Вик. К. Да, сокращенно — «ЛЮР».

Вад. К. Такое было условное название. А через 35 лет все это превратилось в «Красное колесо» и имело уже совершенно иной смысл!

Однако никуда не денешься от того факта, что начинал он, так скажем, как убежденный коммунист. Как революционер. То есть революция для него была святое. А ведь в это время уже начинался тот противореволюционный поворот, о котором мы говорили в предыдущем нашем диалоге, и Александр Исаевич явно относился к нему отрицательно.

Может быть, поскольку тогда он был еще молод, сразу не понял. Но вот во время войны — это видно и из его писем, фрагменты которых опубликованы, и из интервью, где он сам говорил, что пришел на войну «убежденным марксистом, ленинистом», — хорошо известно: он отрицал весь этот поворот в прошлое. Скажем, генеральские звания, погоны, роспуск Коминтерна в 1943 году, наш союз с буржуазными Великобританией и Соединенными Штатами — все это было для него неприемлемо.

Он не сможет сегодня это отрицать. Более того, у него есть поразительное признание, которое, кстати, показывает и уровень его личности.

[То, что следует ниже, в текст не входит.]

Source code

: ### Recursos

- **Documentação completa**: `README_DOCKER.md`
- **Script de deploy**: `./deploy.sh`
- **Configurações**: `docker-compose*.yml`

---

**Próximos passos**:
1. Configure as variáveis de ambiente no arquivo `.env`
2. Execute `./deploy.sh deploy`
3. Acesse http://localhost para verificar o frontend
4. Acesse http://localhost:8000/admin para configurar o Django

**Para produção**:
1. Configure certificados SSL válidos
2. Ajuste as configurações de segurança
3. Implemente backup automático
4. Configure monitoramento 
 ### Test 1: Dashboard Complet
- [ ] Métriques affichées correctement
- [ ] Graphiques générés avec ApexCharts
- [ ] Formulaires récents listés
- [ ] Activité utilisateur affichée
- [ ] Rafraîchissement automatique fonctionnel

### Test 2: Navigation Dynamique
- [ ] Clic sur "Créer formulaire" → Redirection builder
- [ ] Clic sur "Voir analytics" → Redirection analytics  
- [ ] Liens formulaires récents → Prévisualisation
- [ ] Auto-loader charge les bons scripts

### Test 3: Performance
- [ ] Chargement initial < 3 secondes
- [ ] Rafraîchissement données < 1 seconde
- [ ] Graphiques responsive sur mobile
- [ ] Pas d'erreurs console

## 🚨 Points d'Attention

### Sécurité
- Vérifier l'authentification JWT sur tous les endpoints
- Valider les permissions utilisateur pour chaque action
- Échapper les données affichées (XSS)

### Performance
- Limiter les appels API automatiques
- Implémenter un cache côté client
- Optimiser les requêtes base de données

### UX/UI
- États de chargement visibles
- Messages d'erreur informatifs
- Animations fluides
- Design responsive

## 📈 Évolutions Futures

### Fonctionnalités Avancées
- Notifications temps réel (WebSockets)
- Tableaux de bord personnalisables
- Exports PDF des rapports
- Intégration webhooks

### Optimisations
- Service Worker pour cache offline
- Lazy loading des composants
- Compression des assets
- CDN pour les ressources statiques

Слава Богу, говорит он, что я попал в лагерь, — иначе стал бы средним советским писателем, ничего особенного из меня бы не вышло.

Это замечательные слова вот почему. Чтобы лагерь — такое тяжелейшее испытание, раздавливание человека — стал основой творчества, для этого должен быть очень сильный человек. Вот точно так же, я попрошу прощения за сопоставление, без каторги не было бы Достоевского.

Вик. К. Думаю, сам Солженицын постоянно это сопоставление в себе держит… Хотелось бы, Вадим Валерианович, прояснить и повод его ареста.

Вад. К. А вот именно то по существу, о чем я говорил. Неприятие и неодобрение как бы контрреволюционного поворота в политике руководства страны.

Вик. К. О чем конкретно шла речь в тех письмах, за которые он был арестован?

Вад. К. Теперь уже опубликовано целиком его дело, из него все видно. Можно даже удивляться некоторому простодушию, поскольку он не мог не знать, что есть военная цензура. И тем не менее в письмах у него — отрицание того самого отрицания революции, которое происходило. Очень характерна и радость, как он ее выражает, оказавшись с нашими войсками на границе Восточной Пруссии: кончается война отечественная — начинается война революционная! То есть понесем революцию в Европу.